*** Opening Task inputs ***

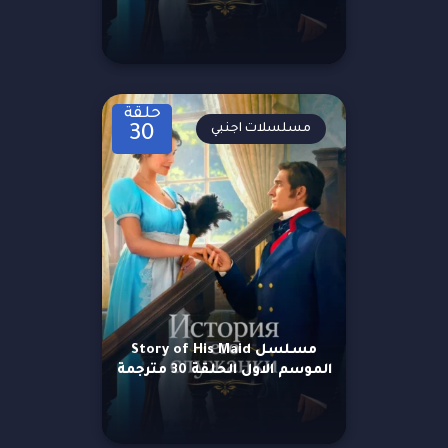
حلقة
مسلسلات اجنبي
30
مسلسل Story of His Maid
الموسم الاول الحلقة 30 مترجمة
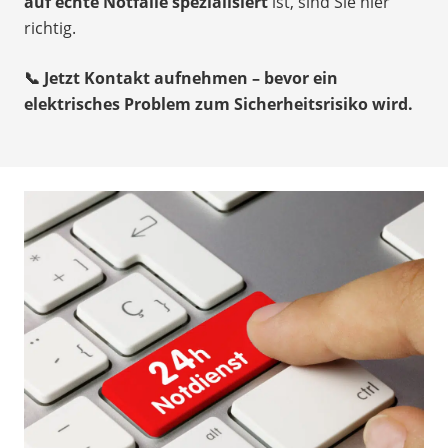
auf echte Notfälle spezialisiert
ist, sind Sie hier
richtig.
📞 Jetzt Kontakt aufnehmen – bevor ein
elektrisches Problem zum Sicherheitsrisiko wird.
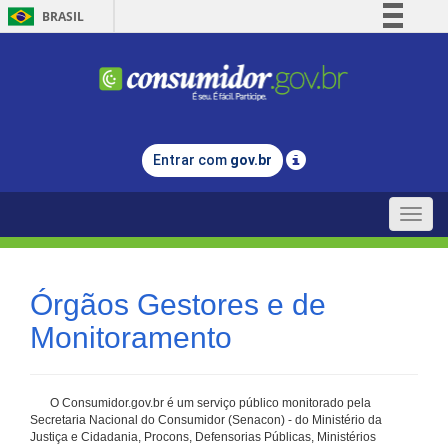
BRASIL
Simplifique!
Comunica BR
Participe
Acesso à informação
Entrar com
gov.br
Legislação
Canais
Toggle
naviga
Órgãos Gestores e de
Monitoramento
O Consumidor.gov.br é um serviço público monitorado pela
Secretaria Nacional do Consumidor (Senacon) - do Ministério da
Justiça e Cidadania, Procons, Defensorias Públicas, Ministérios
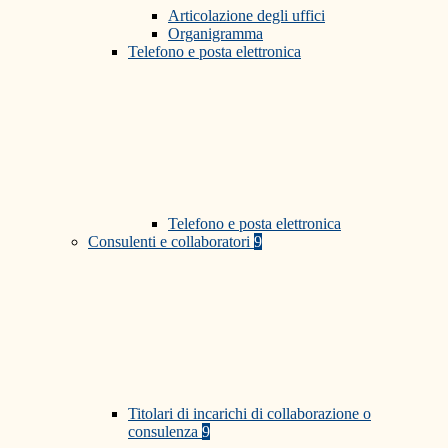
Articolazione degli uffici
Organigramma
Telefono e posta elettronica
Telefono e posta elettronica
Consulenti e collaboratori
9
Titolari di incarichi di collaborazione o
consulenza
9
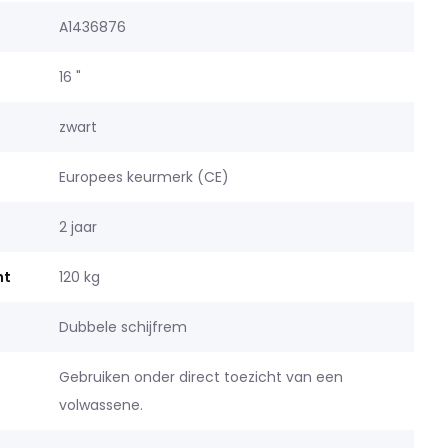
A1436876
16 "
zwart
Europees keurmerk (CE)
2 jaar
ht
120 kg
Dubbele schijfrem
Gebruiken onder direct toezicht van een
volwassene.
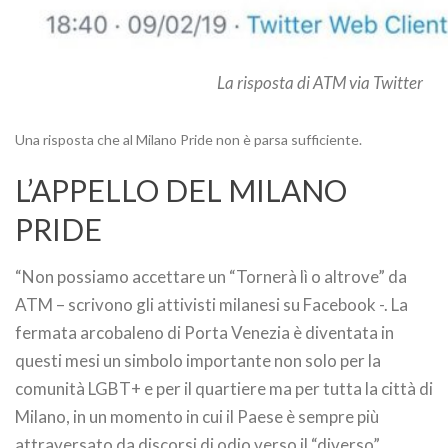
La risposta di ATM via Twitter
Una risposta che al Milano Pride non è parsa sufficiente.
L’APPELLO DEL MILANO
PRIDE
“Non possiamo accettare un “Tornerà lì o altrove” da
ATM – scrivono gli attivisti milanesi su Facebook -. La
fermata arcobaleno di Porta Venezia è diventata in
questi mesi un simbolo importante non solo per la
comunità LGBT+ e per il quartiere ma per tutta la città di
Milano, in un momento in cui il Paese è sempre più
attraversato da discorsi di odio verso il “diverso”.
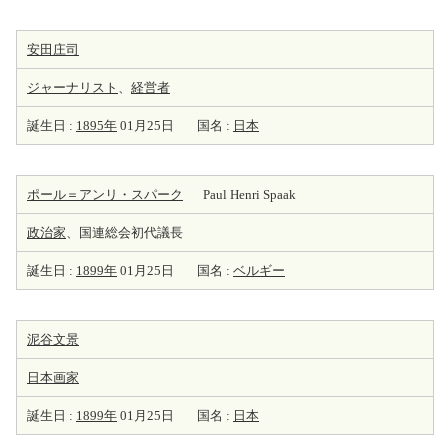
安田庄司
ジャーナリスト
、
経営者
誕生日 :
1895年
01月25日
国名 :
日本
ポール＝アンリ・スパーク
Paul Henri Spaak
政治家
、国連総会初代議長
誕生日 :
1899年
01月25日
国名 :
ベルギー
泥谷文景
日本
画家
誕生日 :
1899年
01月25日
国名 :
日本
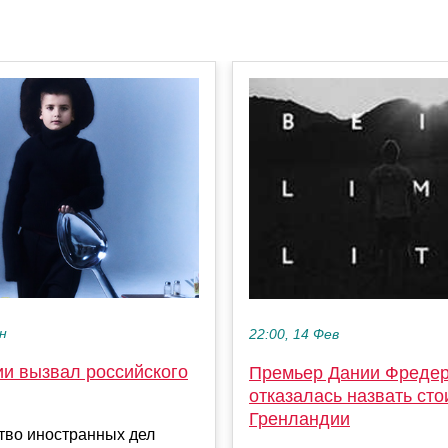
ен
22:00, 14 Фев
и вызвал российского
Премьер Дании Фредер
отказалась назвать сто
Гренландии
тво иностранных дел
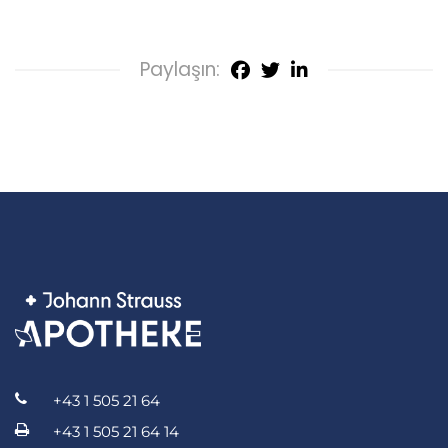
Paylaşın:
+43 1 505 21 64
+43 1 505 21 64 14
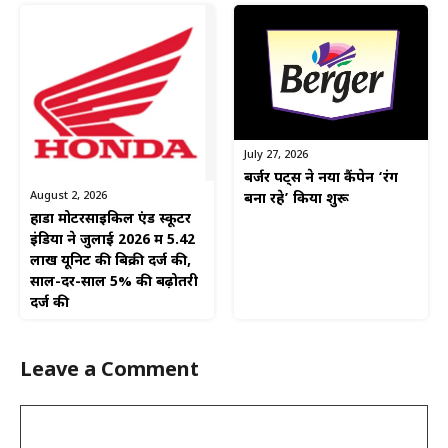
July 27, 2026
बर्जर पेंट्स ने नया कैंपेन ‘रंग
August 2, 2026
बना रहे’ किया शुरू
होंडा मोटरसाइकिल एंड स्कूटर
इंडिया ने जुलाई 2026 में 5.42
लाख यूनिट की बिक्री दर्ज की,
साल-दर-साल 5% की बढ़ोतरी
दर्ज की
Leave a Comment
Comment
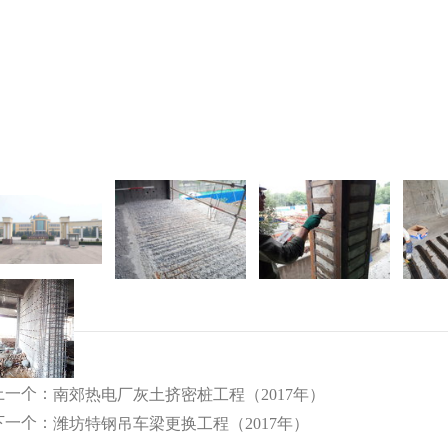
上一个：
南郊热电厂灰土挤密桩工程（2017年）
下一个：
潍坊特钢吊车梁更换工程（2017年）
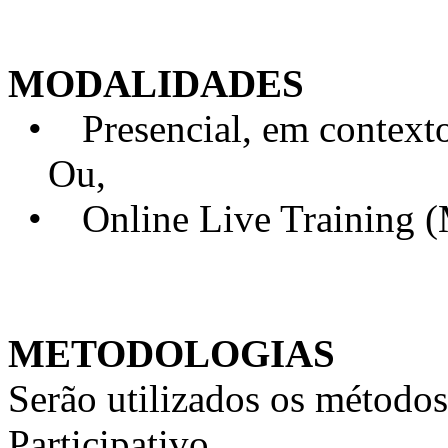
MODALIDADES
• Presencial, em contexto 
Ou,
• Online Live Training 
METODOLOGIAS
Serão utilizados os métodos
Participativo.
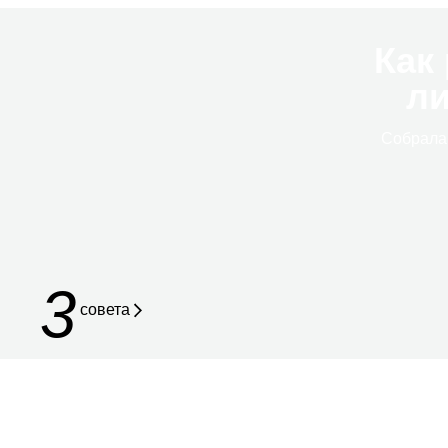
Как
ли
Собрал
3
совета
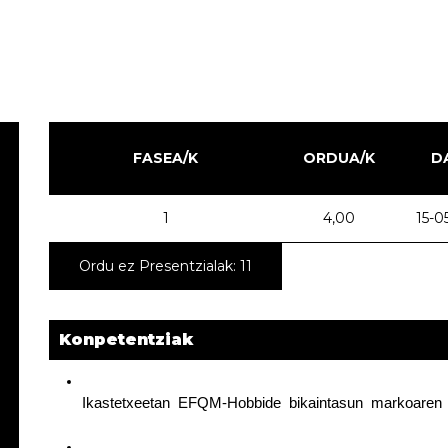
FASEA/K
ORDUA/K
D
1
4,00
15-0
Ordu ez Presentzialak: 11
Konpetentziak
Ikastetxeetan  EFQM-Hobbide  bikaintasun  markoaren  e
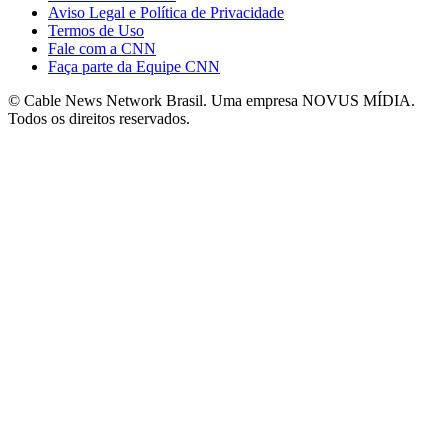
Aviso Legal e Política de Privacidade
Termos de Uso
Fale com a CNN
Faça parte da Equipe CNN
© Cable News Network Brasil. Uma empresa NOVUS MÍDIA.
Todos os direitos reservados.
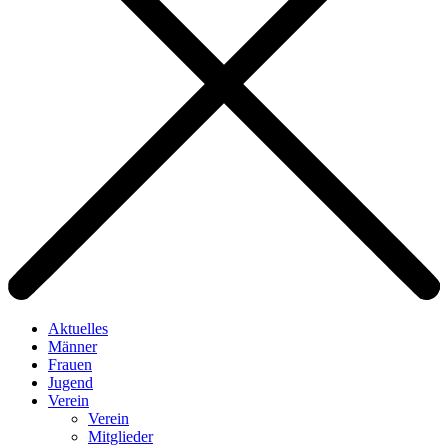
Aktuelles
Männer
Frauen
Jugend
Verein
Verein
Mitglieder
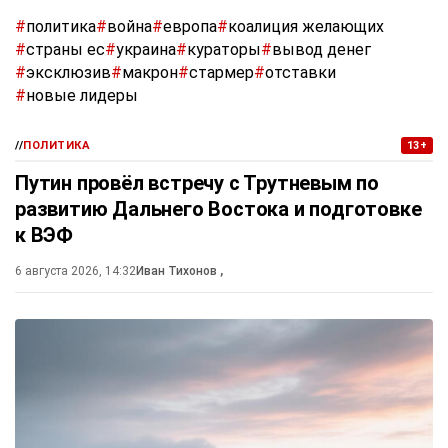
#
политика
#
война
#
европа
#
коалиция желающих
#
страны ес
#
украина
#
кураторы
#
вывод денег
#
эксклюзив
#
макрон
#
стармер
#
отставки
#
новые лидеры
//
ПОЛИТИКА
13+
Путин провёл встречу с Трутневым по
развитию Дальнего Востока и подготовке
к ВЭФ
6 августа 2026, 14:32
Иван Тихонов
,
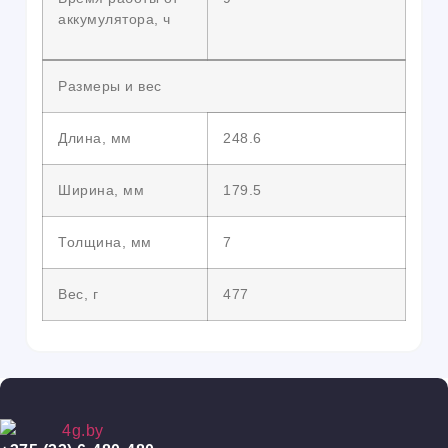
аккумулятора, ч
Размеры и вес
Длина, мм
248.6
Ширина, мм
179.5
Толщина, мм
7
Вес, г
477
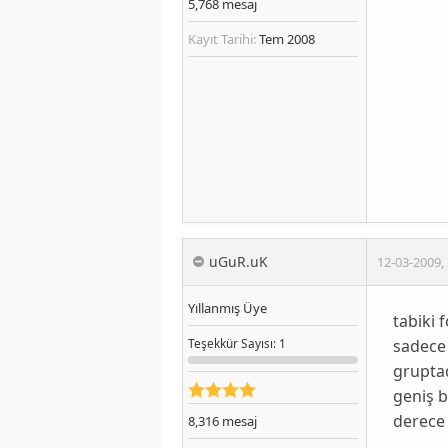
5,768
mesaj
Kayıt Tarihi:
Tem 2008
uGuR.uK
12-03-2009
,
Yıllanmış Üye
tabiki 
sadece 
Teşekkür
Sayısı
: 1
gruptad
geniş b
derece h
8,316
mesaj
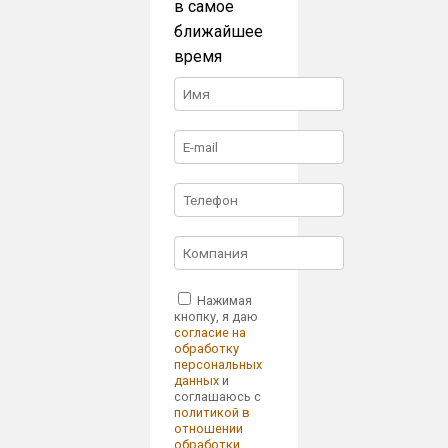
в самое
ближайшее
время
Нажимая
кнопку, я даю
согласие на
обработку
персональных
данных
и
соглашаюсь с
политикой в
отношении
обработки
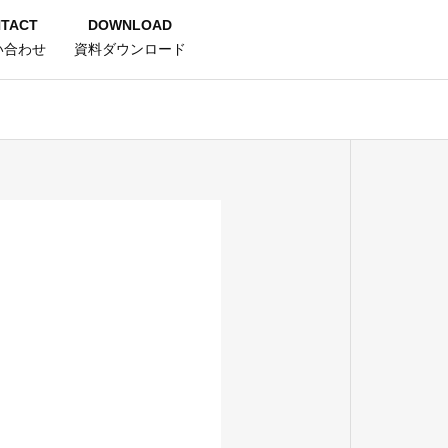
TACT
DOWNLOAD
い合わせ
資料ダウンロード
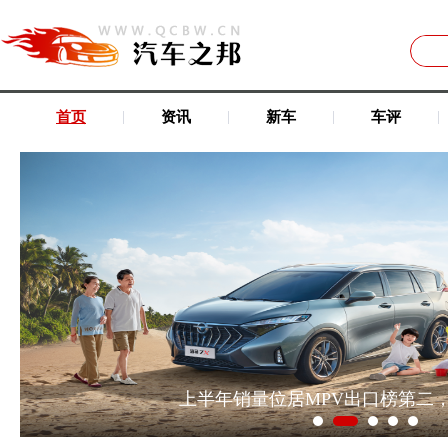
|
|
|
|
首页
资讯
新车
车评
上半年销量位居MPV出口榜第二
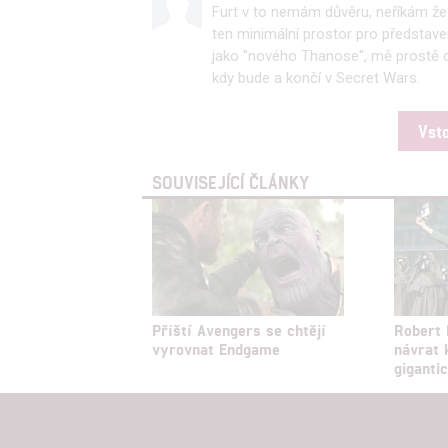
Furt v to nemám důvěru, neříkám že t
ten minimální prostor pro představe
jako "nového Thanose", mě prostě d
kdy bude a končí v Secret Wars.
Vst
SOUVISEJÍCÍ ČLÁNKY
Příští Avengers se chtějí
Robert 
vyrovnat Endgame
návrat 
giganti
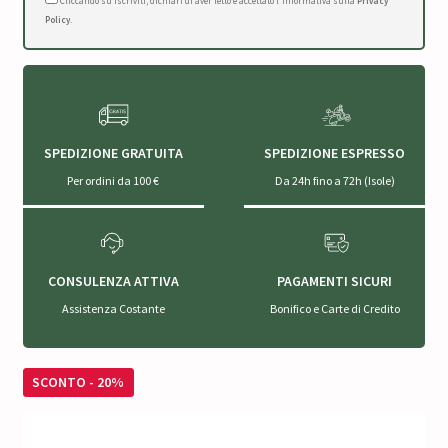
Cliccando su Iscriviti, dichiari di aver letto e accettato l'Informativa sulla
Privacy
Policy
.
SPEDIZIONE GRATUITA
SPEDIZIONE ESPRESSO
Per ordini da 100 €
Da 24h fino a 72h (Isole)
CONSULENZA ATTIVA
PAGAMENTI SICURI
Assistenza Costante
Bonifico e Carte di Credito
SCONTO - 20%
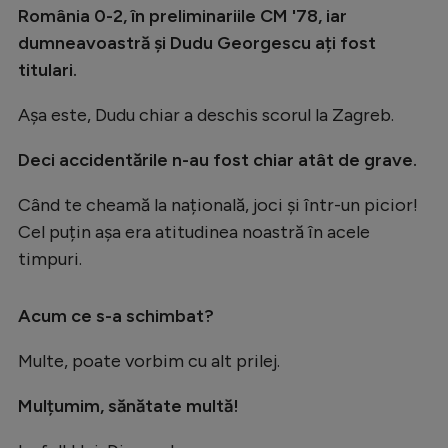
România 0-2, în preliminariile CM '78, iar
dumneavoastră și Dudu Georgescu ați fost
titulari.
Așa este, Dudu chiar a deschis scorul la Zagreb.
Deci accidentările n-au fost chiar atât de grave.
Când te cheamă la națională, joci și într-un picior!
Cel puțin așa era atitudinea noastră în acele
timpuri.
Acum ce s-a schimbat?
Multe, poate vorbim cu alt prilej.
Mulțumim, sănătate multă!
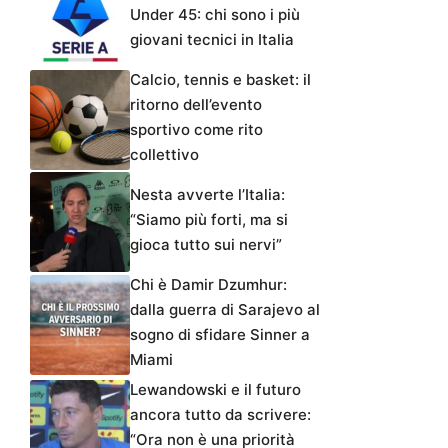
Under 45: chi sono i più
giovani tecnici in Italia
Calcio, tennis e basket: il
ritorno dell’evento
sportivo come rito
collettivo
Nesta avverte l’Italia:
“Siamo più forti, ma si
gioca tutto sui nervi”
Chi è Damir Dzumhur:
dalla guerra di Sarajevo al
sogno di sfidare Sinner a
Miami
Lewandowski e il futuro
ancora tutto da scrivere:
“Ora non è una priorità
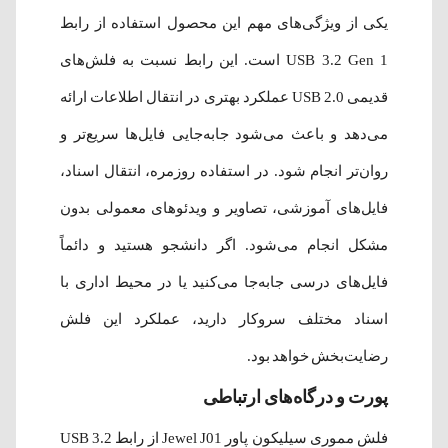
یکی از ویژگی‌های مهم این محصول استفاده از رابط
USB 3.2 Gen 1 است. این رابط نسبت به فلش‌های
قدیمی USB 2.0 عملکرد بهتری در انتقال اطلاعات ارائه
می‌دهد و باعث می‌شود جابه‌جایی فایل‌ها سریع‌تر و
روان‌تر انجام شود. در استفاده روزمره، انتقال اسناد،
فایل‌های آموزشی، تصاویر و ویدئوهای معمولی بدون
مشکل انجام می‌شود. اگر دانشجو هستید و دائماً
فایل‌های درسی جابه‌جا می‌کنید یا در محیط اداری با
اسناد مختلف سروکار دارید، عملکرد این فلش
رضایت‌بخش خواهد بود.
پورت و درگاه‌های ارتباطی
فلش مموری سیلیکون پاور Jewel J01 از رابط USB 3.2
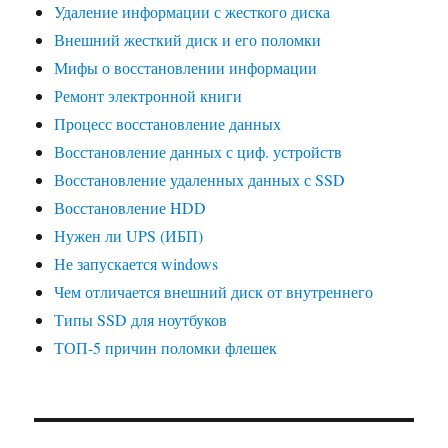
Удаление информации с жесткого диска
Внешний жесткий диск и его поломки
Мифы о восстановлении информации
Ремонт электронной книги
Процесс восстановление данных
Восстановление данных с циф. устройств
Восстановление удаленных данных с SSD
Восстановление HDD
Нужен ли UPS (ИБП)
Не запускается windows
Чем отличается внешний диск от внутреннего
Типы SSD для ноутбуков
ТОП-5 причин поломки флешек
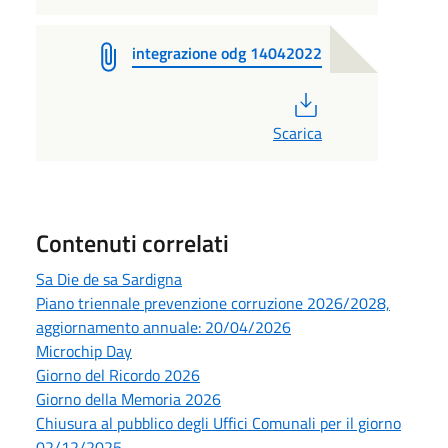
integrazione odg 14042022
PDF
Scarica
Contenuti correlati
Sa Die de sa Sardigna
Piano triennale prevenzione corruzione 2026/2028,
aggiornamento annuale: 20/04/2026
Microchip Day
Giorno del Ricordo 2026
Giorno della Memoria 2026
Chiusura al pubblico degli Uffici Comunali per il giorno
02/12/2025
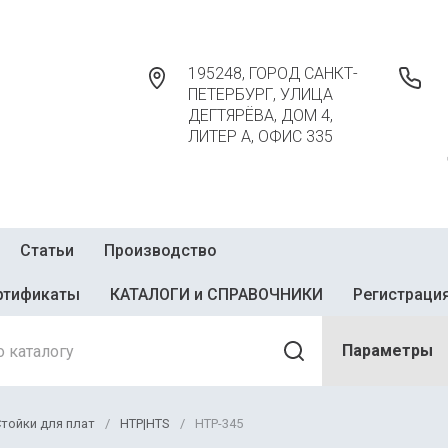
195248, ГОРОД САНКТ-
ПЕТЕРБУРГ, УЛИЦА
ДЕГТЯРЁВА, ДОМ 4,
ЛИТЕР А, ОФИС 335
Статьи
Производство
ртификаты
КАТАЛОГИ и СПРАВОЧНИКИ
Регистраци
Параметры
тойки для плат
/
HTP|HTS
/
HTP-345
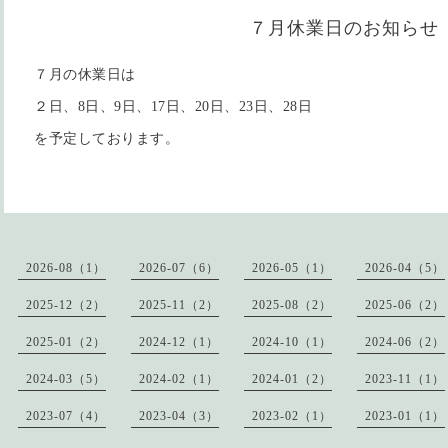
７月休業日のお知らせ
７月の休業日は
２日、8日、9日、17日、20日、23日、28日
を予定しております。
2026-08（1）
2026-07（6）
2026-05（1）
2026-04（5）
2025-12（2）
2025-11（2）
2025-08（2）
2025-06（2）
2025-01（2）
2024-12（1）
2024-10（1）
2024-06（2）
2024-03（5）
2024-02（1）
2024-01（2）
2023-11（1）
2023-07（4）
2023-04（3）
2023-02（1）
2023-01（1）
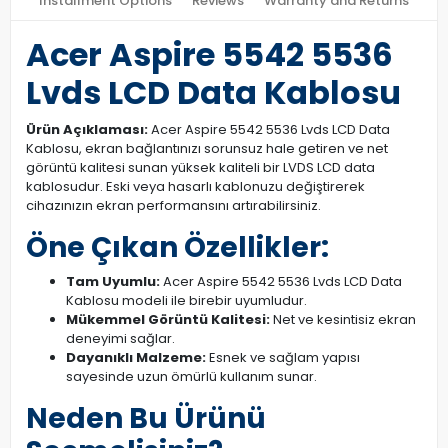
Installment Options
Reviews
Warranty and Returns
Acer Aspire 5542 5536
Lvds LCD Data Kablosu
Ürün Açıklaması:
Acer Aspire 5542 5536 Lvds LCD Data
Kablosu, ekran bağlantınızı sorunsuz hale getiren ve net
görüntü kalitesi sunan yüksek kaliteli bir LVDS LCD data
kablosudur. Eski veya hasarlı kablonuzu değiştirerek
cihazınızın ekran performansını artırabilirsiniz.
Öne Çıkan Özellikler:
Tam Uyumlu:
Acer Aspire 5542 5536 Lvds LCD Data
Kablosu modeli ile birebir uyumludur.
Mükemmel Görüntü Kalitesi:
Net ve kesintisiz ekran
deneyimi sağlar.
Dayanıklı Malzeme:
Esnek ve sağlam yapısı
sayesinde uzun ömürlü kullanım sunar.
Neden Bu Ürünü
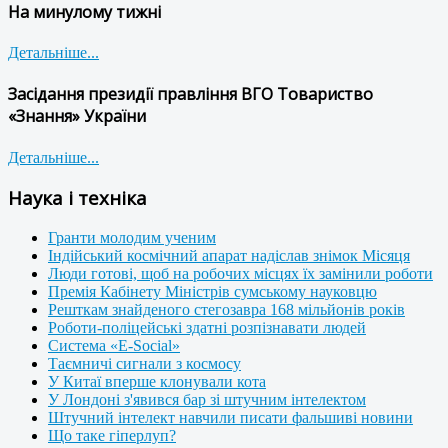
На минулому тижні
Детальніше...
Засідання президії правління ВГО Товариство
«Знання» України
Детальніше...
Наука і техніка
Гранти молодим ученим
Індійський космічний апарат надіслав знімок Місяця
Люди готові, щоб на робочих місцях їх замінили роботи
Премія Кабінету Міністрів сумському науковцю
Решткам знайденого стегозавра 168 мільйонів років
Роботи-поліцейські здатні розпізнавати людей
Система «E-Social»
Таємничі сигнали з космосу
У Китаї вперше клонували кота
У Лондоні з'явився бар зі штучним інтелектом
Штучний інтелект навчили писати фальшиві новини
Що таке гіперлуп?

*** Closing Task inputs ***

Make an exact copy of the lines above, beginning with the line with "Leave a Comment" and ending with the line with "SCONTO - 20%", and keep the pictures out of it.

## Exercise result
Leave a Comment
Comment
上一个：
南郊热电厂灰土挤密桩工程（2017年）
下一个：
潍坊特钢吊车梁更换工程（2017年）
MODALIDADES
• Presencial, em contexto 
Ou,
• Online Live Training 
METODOLOGIAS
Serão utilizados os métodos
Participativo.
Как
ли
Собрал
3
совета
FASEA/K
ORDUA/K
D
1
4,00
15-0
Ordu ez Presentzialak: 11
Konpetentziak
Ikastetxeetan  EFQM-Hobbide  bikaintasun  markoaren  e
Aviso Legal e Política de Privacidade
Termos de Uso
Fale com a CNN
Faça parte da Equipe CNN
© Cable News Network Brasil. Uma empresa NOVUS MÍDIA.
Todos os direitos reservados.
Aktuelles
Männer
Frauen
Jugend
Verein
Verein
Mitglieder
#
политика
#
война
#
европа
#
коалиция желающих
#
страны ес
#
украина
#
кураторы
#
вывод денег
#
эксклюзив
#
макрон
#
стармер
#
отставки
#
новые лидеры
//
ПОЛИТИКА
13+
Путин провёл встречу с Трутневым по
развитию Дальнего Востока и подготовке
к ВЭФ
6 августа 2026, 14:32
Иван Тихонов
,
аккумулятора, ч
Размеры и вес
Длина, мм
248.6
Ширина, мм
179.5
Толщина, мм
7
Вес, г
477
5,768
mesaj
Kayıt Tarihi:
Tem 2008
uGuR.uK
12-03-2009
,
Yıllanmış Üye
tabiki 
sadece 
Teşekkür
Sayısı
: 1
gruptad
geniş b
derece h
8,316
mesaj
в самое
ближайшее
время
Нажимая
кнопку, я даю
согласие на
обработку
персональных
данных
и
соглашаюсь с
политикой в
отношении
обработки
TACT
DOWNLOAD
い合わせ
資料ダウンロード
|
|
|
|
首页
资讯
新车
车评
上半年销量位居MPV出口榜第二
Furt v to nemám důvěru, neříkám že t
ten minimální prostor pro představe
jako "nového Thanose", mě prostě d
kdy bude a končí v Secret Wars.
Vst
SOUVISEJÍCÍ ČLÁNKY
Příští Avengers se chtějí
Robert 
vyrovnat Endgame
návrat 
giganti
Cliccando su Iscriviti, dichiari di aver letto e accettato l'Informativa sulla
Privacy
Policy
.
SPEDIZIONE GRATUITA
SPEDIZIONE ESPRESSO
Per ordini da 100 €
Da 24h fino a 72h (Isole)
CONSULENZA ATTIVA
PAGAMENTI SICURI
Assistenza Costante
Bonifico e Carte di Credito
SCONTO - 20%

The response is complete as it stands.